↓↓↓
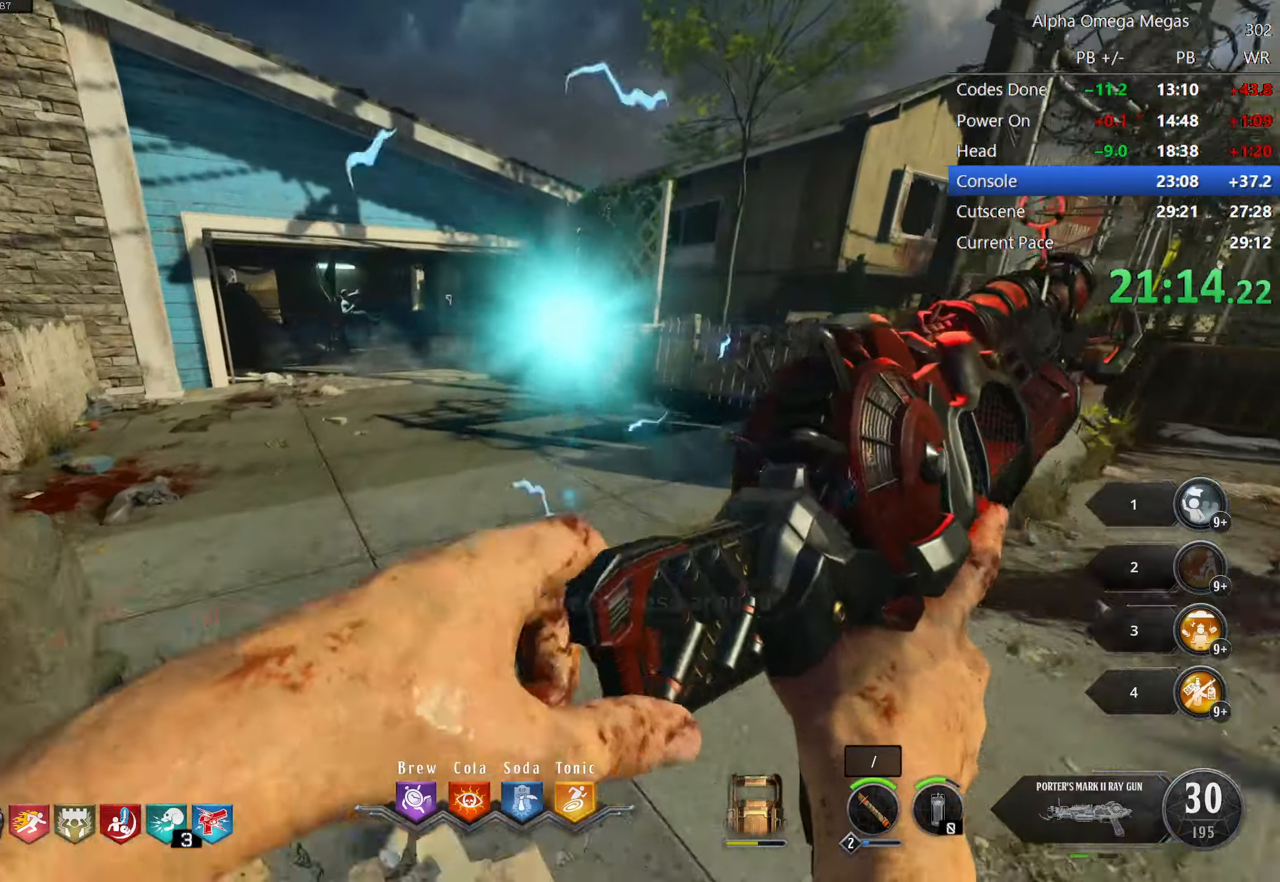
{"keys": ["w"], "mouse": [], "events": [[133, "a", "down"], [200, "w", "up"], [233, "a", "up"], [383, "w", "down"]]}
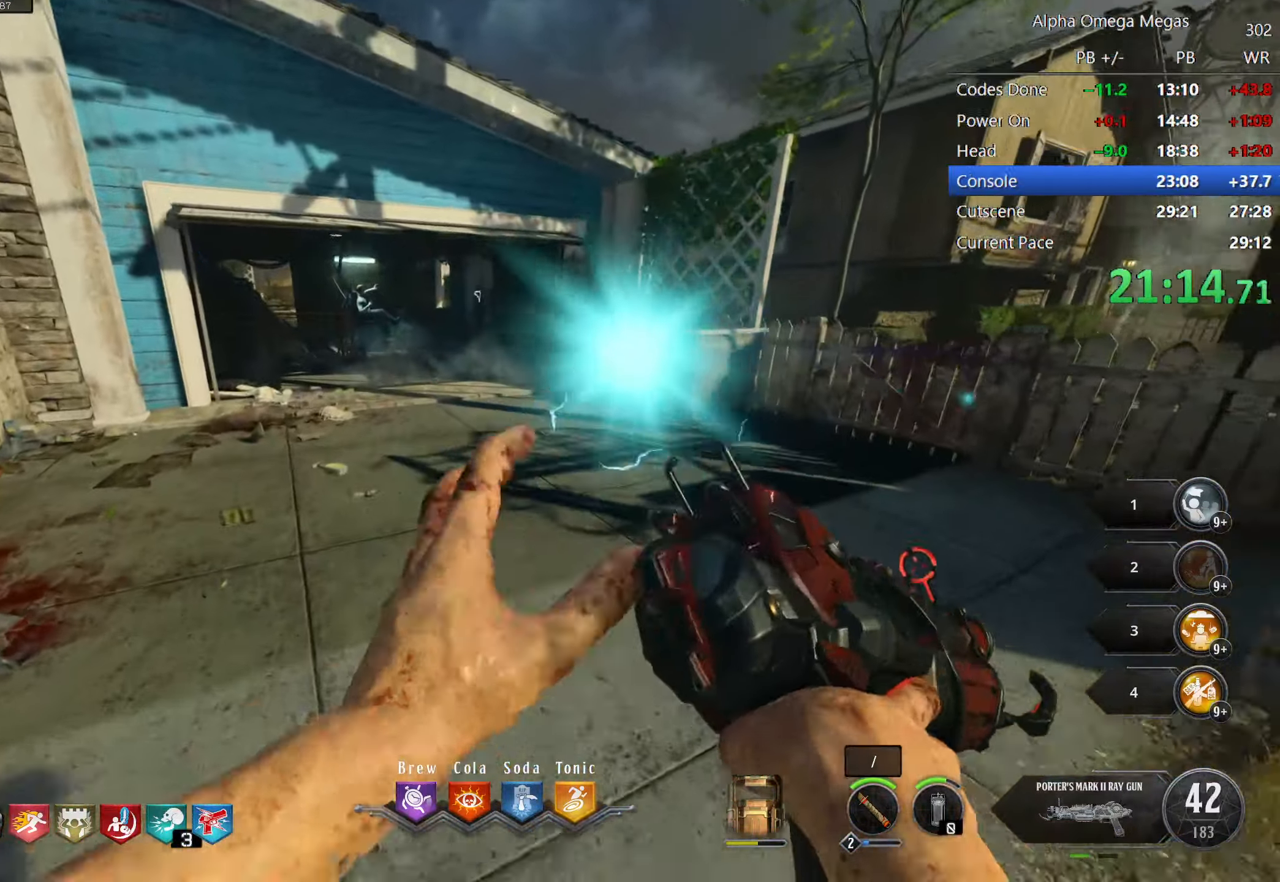
{"keys": ["a", "w"], "mouse": [], "events": [[400, "a", "down"]]}
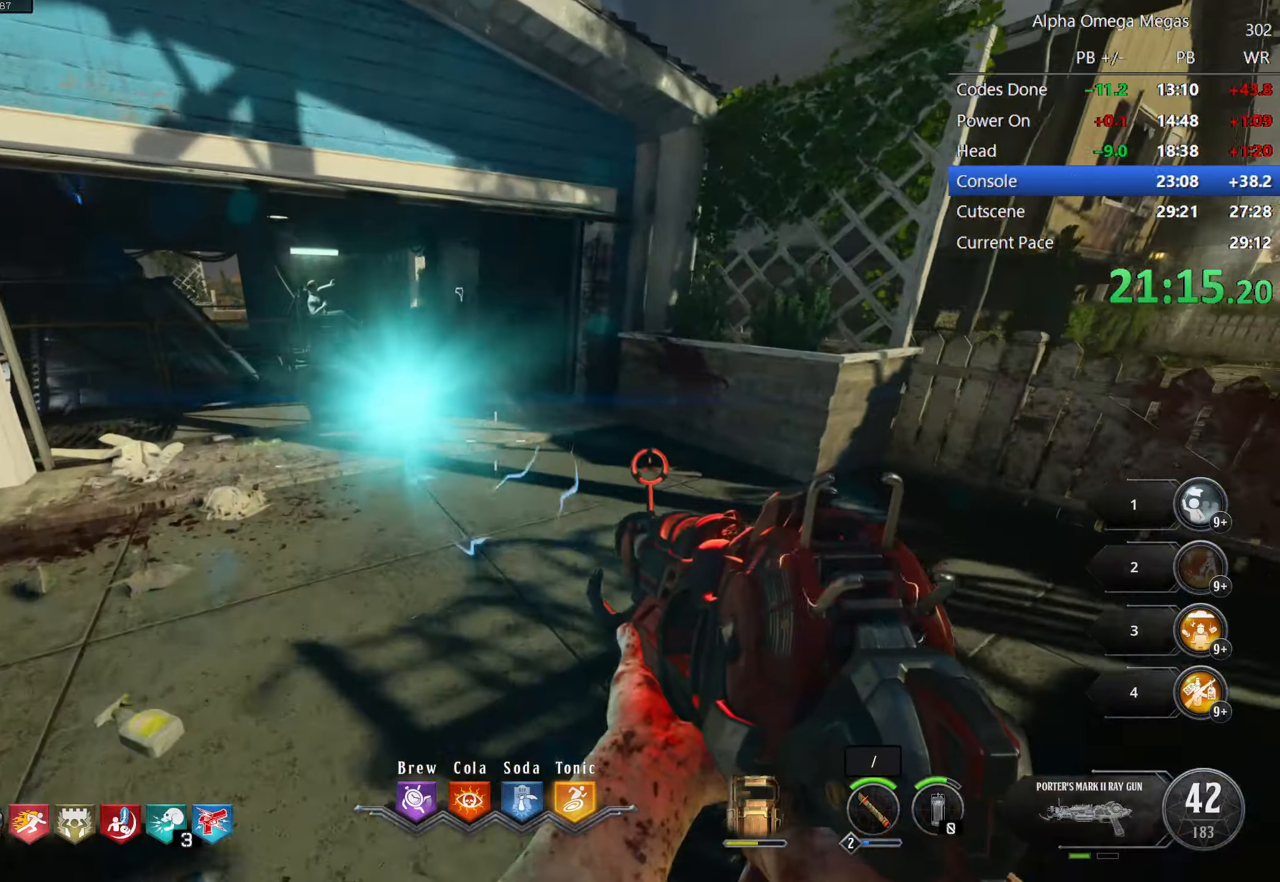
{"keys": ["d", "shift", "w"], "mouse": []}
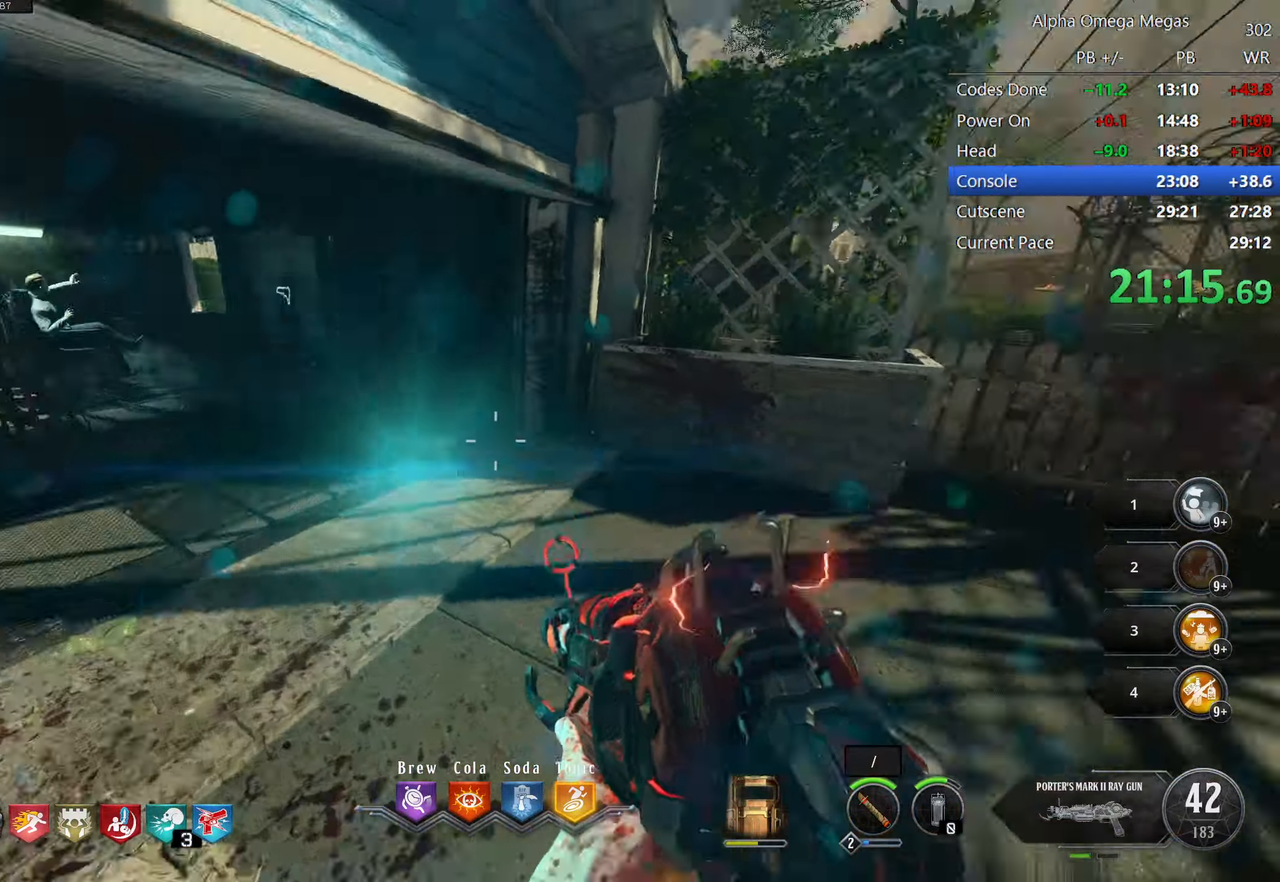
{"keys": ["d", "shift", "w"], "mouse": [], "events": [[200, "d", "up"], [434, "d", "down"]]}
↑↑↑
# What to produce
Scan the data above. Return every line with "down" in it.

# Problem solution
{"keys": ["w"], "mouse": [], "events": [[133, "a", "down"], [200, "w", "up"], [233, "a", "up"], [383, "w", "down"]]}
{"keys": ["a", "w"], "mouse": [], "events": [[400, "a", "down"]]}
{"keys": ["d", "shift", "w"], "mouse": [], "events": [[200, "d", "up"], [434, "d", "down"]]}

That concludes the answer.